Page text »
□ □ □ □ □ □ □
The exploits of European explorers had a profound impact both in the Americas and back in Europe. In Spain, gold and silver from the Americas helped to fuel a golden age, the Siglo de Oro, when Spanish art and literature flourished. Riches poured in from the colonies, especially from the silver mines at Potosí in the Andes and Zacatecas in Mexico. New ideas poured in from other countries and new lands.

 

Until the 1500s, the Roman Catholic Church provided a unifying religious structure for Christian Europe. The Vatican in Rome exercised great power over the lives of Europeans, controlling not only learning and scholarship but also levying taxes on the faithful. Spain, with its New World wealth, was a bastion of the Catholic faith. Beginning with the reform efforts of Martin Luther in 1517 and John Calvin in the 1530s, however, Catholic dominance came under attack as the Protestant Reformation began. During the sixteenth century, Protestantism spread through northern Europe, and Catholic countries responded by attempting to extinguish what was seen as a heretical menace. Religious turmoil between Catholics and Protestants influenced the history of the Atlantic World as well, since different nations competed not only for control of new territories but also for the preeminence of their religious beliefs there. Just as the history of Spain’s rise to power is linked to the Reconquista, so too is the history of early globalization connected to the history of competing Christian groups in the Atlantic World.
□ □ □ □ □ □ □
Saved entries:
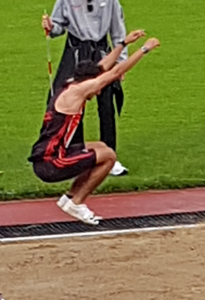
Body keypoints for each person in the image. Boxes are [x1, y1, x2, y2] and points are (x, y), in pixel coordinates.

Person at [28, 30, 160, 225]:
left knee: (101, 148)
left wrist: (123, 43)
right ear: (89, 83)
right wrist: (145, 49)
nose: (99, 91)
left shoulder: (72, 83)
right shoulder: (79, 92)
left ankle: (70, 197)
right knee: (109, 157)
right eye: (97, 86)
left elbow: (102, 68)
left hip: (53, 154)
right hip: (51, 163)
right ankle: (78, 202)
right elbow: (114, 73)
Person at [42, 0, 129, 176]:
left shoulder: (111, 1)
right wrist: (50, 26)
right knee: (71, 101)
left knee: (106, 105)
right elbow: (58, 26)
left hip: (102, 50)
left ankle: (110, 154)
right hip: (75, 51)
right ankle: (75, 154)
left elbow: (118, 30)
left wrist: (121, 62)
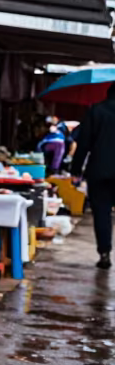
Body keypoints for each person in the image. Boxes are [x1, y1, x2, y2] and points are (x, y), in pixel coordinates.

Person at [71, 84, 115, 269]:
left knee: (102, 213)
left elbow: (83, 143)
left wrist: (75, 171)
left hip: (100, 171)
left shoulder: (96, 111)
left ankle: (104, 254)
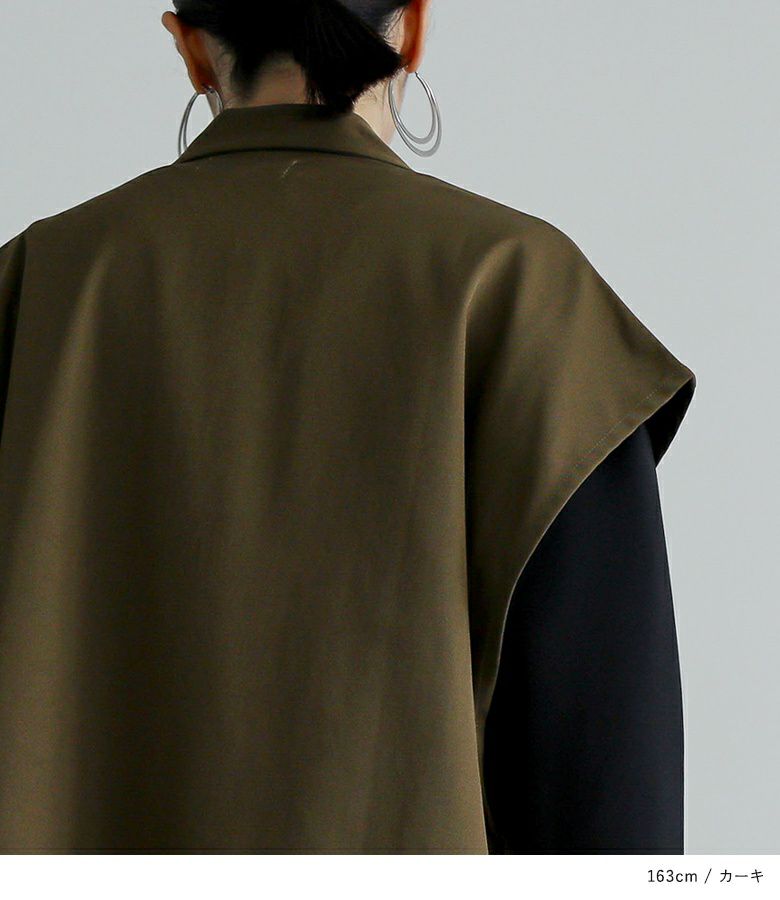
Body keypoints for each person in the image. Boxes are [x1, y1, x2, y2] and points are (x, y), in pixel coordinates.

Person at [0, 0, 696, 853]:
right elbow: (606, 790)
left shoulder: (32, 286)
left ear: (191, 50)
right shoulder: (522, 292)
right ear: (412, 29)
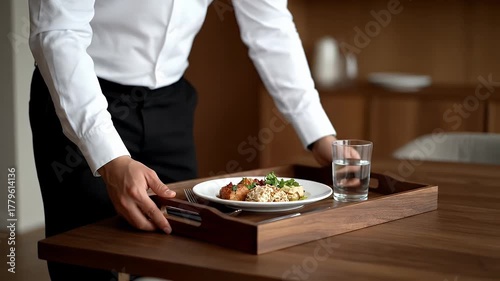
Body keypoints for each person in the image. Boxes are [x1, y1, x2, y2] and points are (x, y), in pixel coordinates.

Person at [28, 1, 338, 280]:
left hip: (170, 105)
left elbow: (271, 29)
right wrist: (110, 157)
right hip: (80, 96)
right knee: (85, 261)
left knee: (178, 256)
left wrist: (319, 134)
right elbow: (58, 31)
□ □ □ □ □ □ □
Problem to solve »
Carry on the passage about Spain's golden age and the Protestant Reformation, beginning right after its final sentence.

Answer box »
Martin Luther was a German Catholic monk and theologian at the University of Wittenberg who took issue with the Catholic Church’s practice of selling indulgences, documents that absolved sinners in return for cash donations to finance the building of St. Peter’s Basilica in Rome. He also objected to the Catholic Church’s taxation of ordinary Germans and delivery of Mass in Latin. Although he had hoped to reform the Catholic Church while remaining a part of it, Luther’s action instead triggered a movement called the Protestant Reformation that divided the Church in two. The Catholic Church condemned him as a heretic, but a doctrine based on his reforms, called Lutheranism, spread through northern Germany and Scandinavia.

 

FOR MORE INFO: Visit Fordham University’s Internet Medieval Sourcebook for access to many primary sources relating to the Protestant Reformation.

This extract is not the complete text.